Further, the determination of when the boiling of the food starts is not limited to the determination based on time as in the above embodiment, but may also be determined based on the temperature change of the food.

Furthermore, the notification means for notifying the completion of the porridge is not limited to a piezoelectric buzzer, but may also be a lamp that notifies the completion of the porridge by blinking or lighting the lamp.

In addition, the present invention is not limited to the embodiments described above and shown in the drawings, and it goes without saying that the present invention can be implemented with appropriate modifications within the scope of the invention.

(Effects) As described above, according to the present invention, it is possible to automatically cook ideal porridge by determining the volume of the food to be cooked and adjusting the heat power based on the determination result. , it is possible to eliminate the inconvenience of the conventional method, and the user can accurately know when the porridge is ready to eat by notifying the doneness of the porridge after a certain amount of time has elapsed.
It is excellent in practical use.

[Brief explanation of drawings]

FIG. 1 is a diagram showing the configuration of the present invention, FIG. 2 is a schematic configuration explanatory diagram of a cooking appliance implementing the present invention, FIG. 3 is a circuit diagram of the same heater circuit, and FIG. 4 is a block diagram of the entire control circuit, Figure 5 is the main flowchart of the above, Figure 6 is a curve diagram showing the relationship between the time elapsed from the start of cooking to keeping warm and the temperature change of the thermosensor, Figure 7 is the flowchart of the preheating process of the above, and Figure 8 is the same as above.
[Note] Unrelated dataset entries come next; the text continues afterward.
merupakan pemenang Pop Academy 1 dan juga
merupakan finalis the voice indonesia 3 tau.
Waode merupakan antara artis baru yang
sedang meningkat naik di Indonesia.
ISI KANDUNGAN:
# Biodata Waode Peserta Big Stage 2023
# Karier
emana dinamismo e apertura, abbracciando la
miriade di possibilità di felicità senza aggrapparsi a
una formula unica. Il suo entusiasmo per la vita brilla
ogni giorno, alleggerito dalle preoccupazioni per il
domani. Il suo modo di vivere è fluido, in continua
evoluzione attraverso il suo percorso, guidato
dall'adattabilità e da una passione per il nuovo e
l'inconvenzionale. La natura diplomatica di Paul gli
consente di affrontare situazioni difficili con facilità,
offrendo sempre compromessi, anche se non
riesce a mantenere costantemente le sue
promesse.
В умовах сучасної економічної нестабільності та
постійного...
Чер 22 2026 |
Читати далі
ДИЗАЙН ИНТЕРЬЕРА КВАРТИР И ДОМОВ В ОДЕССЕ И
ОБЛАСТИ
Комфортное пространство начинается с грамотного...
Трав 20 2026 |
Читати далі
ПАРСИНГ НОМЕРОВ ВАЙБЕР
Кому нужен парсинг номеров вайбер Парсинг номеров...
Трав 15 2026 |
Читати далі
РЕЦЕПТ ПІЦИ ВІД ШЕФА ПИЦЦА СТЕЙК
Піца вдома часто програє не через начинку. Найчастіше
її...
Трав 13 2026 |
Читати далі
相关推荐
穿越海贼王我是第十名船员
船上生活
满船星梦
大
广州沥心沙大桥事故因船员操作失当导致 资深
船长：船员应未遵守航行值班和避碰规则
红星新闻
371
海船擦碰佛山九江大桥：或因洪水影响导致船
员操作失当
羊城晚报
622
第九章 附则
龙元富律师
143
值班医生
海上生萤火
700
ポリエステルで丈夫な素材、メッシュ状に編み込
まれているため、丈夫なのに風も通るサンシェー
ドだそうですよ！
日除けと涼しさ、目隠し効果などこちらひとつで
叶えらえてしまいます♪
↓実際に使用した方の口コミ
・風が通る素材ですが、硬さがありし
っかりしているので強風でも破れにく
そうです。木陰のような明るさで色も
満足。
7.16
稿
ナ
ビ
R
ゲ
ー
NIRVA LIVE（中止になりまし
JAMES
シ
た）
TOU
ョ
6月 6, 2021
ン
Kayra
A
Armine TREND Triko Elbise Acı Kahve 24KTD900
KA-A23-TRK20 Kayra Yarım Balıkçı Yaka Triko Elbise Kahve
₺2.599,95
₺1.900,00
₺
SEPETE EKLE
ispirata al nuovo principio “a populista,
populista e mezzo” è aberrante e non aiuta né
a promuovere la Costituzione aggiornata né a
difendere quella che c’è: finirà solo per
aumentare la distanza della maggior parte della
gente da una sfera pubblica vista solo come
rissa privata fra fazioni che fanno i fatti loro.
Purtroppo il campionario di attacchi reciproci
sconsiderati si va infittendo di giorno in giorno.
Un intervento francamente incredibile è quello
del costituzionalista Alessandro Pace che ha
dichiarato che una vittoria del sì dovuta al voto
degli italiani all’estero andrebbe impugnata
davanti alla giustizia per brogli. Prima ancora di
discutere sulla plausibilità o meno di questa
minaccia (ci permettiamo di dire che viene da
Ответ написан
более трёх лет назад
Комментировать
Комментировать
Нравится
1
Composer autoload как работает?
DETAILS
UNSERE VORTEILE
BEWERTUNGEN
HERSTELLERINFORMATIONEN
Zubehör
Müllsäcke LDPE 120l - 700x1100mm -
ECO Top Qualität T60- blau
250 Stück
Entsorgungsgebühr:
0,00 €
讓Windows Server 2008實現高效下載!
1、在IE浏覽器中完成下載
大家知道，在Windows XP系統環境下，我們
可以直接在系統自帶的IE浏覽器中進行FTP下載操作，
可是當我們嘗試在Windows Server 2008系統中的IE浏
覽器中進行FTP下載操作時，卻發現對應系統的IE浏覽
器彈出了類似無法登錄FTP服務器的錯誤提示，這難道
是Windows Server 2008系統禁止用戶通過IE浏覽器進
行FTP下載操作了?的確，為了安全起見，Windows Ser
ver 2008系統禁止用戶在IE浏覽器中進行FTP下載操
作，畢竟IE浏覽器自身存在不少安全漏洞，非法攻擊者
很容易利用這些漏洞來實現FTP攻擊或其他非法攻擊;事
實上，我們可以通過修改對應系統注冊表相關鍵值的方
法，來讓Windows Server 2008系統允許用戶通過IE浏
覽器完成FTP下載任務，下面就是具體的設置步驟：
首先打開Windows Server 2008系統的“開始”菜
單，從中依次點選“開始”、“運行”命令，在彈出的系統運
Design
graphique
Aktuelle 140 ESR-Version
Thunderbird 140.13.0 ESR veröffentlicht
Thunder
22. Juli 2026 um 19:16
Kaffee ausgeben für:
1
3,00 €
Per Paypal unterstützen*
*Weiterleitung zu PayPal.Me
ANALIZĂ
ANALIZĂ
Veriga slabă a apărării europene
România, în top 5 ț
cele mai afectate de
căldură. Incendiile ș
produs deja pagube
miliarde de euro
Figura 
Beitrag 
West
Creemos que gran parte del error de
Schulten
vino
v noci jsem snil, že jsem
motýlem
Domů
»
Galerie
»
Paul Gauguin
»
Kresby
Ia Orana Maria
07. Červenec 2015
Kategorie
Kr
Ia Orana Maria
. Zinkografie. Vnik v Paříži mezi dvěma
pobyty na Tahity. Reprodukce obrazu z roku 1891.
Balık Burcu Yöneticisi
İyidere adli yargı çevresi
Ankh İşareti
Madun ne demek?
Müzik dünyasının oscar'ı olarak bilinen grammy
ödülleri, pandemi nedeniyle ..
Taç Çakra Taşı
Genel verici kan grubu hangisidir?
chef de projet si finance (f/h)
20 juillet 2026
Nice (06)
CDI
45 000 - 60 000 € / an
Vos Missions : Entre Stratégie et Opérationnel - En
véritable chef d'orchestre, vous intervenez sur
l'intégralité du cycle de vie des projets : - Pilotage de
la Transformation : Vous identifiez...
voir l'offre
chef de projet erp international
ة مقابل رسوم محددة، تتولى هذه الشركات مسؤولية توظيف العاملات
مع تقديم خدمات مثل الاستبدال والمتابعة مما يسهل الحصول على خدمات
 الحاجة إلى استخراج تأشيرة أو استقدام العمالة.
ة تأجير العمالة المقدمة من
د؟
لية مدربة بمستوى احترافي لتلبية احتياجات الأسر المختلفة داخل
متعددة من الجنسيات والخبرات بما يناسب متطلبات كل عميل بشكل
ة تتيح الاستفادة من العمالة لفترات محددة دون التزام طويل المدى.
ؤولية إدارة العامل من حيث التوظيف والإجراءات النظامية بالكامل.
FIG. 9 is a flowchart for collecting judgment data in the capacity judgment step, FIG. 9 is a flowchart for determining capacity in the capacity judgment step as above, FIG. It is a flowchart. 3: Heater, 4: Inner pot, 6. :Thermo sensor, 14:
microcomputer. Agent Patent Attorney Aihiko Fukushi (and 2 others) Figure 1 Figure 2 Figure 2 211c Figure $4 Figure 5 Figure 6 Figure 7 Number 1 East! -To the paddle Figure 8

Claims (1)

[Claims] 1. A pot for storing food, a heating means for heating the pot, a temperature detecting means for detecting temperature changes in the pot, and a temperature rise degree based on a signal from the temperature detecting means during heating. a capacity determining means for determining the volume of the food to be cooked based on the measurement results; a boiling start determining means for determining when the food starts to boil; The heating power of the heating means is adjusted to the minimum heating power that can keep the food at or near boiling based on the determination result by the capacity determining means, and the heating power maintains the boiling or nearly boiling state for a predetermined period of time. A cooking appliance comprising: a cooking device; and a notification device for notifying completion of cooking after a certain period of time has elapsed after heating by the heating device has stopped.